Namun, setelah bolak-balik, akhirnya Golkar berlabuh ke Prabowo. Golkar pun retak, seperti pada masa-masa sebelumnya yang kerap beda pendapat. Kelihatannya Golkar merugi karena tidak punya capres-cawapres. Akan tetapi, sebetulnya Golkar-lah yang menang. Secara resmi, Golkar menjadi bagian dari kubu Prabowo-Hatta. Meski demikian, tak resminya, ada kader-kader Golkar berbaris di belakang Jokowi-JK. Kita tahu, JK orang Golkar. Ternyata di dua kubu itu, Golkar punya ”perwakilan”. Maka, siapa pun pasangan capres-cawapres yang menang, Golkar pasti dapat jatah kekuasaan. Golkar memang piawai dan licin berpolitik.

Kini, dukungan terhadap kedua pasangan capres-cawapres itu terus mengalir. Namun, Prabowo-Hatta tak boleh tersandera dengan transaksi dan kepentingan partai atau kelompok. Prabowo tak boleh lagi ngurusi Gerindra, juga partai-partai pendukungnya. Jokowi-JK juga harus sadar, tidak boleh lagi mengabdi pada partai. Akhiri mengabdi kepada PDI-P dan partai koalisi pendukung lain, termasuk membebaskan diri dari bayang-bayang Megawati. Biarkan partai-partai diurus oleh pengurus masing-masing. Seperti Deschamps, tegas saja terhadap mereka yang meminta-minta kekuasaan.

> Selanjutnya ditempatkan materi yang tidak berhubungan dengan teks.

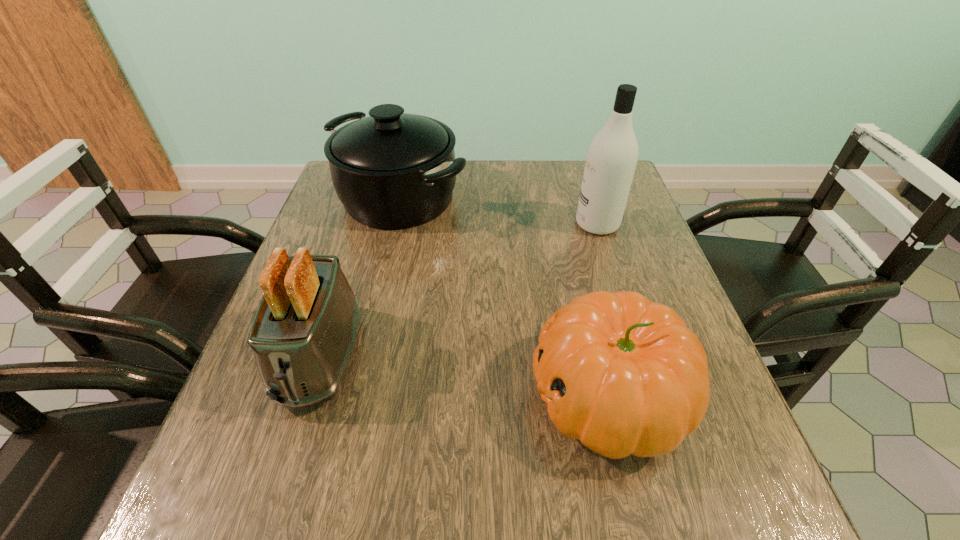
At what (x,y) coordinates should I click in order to perform the action: click on the tallest object. Please return your answer as a coordinate pair (x, y). This screenshot has width=960, height=540. Looking at the image, I should click on (611, 160).

You are a GUI agent. You are given a task and a screenshot of the screen. Output one action in this format:
    pyautogui.click(x=<x>, y=<y>)
    Task: Click on the saucepan
    
    Given the screenshot: What is the action you would take?
    pyautogui.click(x=392, y=170)

The image size is (960, 540). In order to click on toaster in this screenshot , I will do (304, 331).

The width and height of the screenshot is (960, 540). Identify the location of pumpkin. (625, 376).

The height and width of the screenshot is (540, 960). Find the location of `vacant space located on the front-facing side of the shampoo`. vacant space located on the front-facing side of the shampoo is located at coordinates (443, 224).

Identify the location of free space located 0.380m on the front-facing side of the shampoo. This screenshot has height=540, width=960. 426,224.

This screenshot has width=960, height=540. Find the location of `free space located 0.370m on the front-facing side of the shampoo`. free space located 0.370m on the front-facing side of the shampoo is located at coordinates (430, 224).

The image size is (960, 540). I want to click on vacant area situated 0.210m on the front of the saucepan, so click(375, 301).

Where is `free spot located 0.120m on the side of the toaster with the control lever`? This screenshot has width=960, height=540. free spot located 0.120m on the side of the toaster with the control lever is located at coordinates (277, 495).

Where is `vacant region located on the carved face of the pumpkin`? This screenshot has height=540, width=960. vacant region located on the carved face of the pumpkin is located at coordinates (403, 395).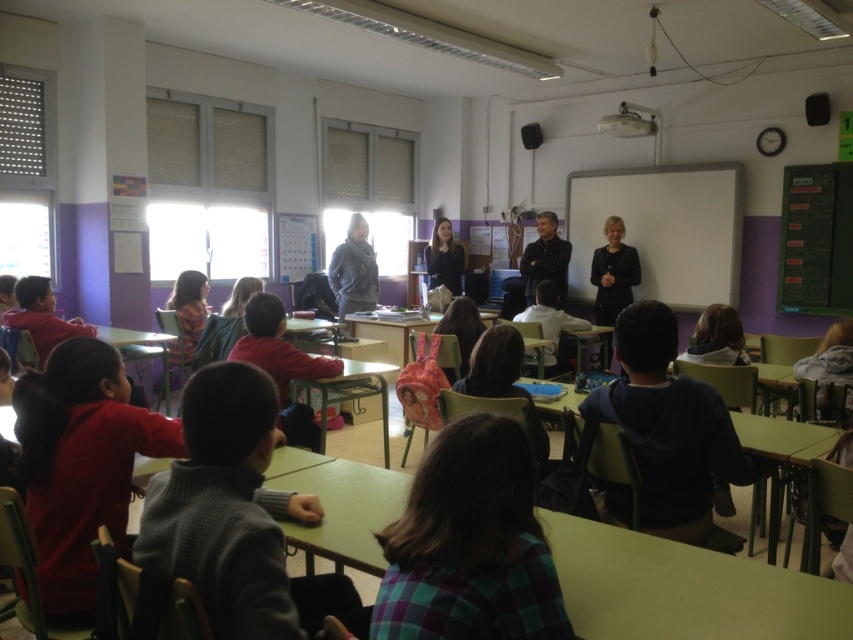
You are a student trying to place your dark blue fabric backpack at lower right next to your dark gray sweater at center on the desk. Will the backpack fit vertically without overlapping the sweater?

The dark blue fabric backpack at lower right is not as tall as the dark gray sweater at center, so it will fit vertically without overlapping.

You are standing at the back of the classroom and want to take a photo of both the point at coordinates point (637, 397) and point (548, 234). Which point will appear larger in the photo?

Point (637, 397) is closer to the camera than point (548, 234), so it will appear larger in the photo.

Based on the photo, you are a teacher in the classroom and need to write an important note. Which object, the green chalkboard at right or the green plastic table at center, is more suitable for writing?

The green chalkboard at right is more suitable for writing because it is designed for that purpose, unlike the green plastic table at center which is meant for placing objects.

Tahun 1941, Presiden Persemakmuran Filipina Manuel Quezon (1878-1944) menegaskan, ”Kesetiaan saya pada partai berakhir ketika kesetiaan pada negara dimulai (Ang katapatan ko sa aking partido ay magwawakas sa pagsibol ng katapatan ko sa aking bansa). Di Filipina, kala itu, kesetiaan terhadap partai terkadang membabi buta, tak peduli benar atau salah. Presiden AS John F Kennedy (1917-1963) mengakui, kadang-kadang partai meminta kesetiaan terlalu banyak. ”Cintailah negara Anda karena rumah bagi bangsa Anda, sumber-sumber kebahagiaan dan kesejahteraan. Setiap saat Anda siap berkorban untuk negara, mati sekalipun,” kata Quezon. Tunggu saja Prabowo-Hatta dan Jokowi-JK berteriak, ”Negara yes, partai no!”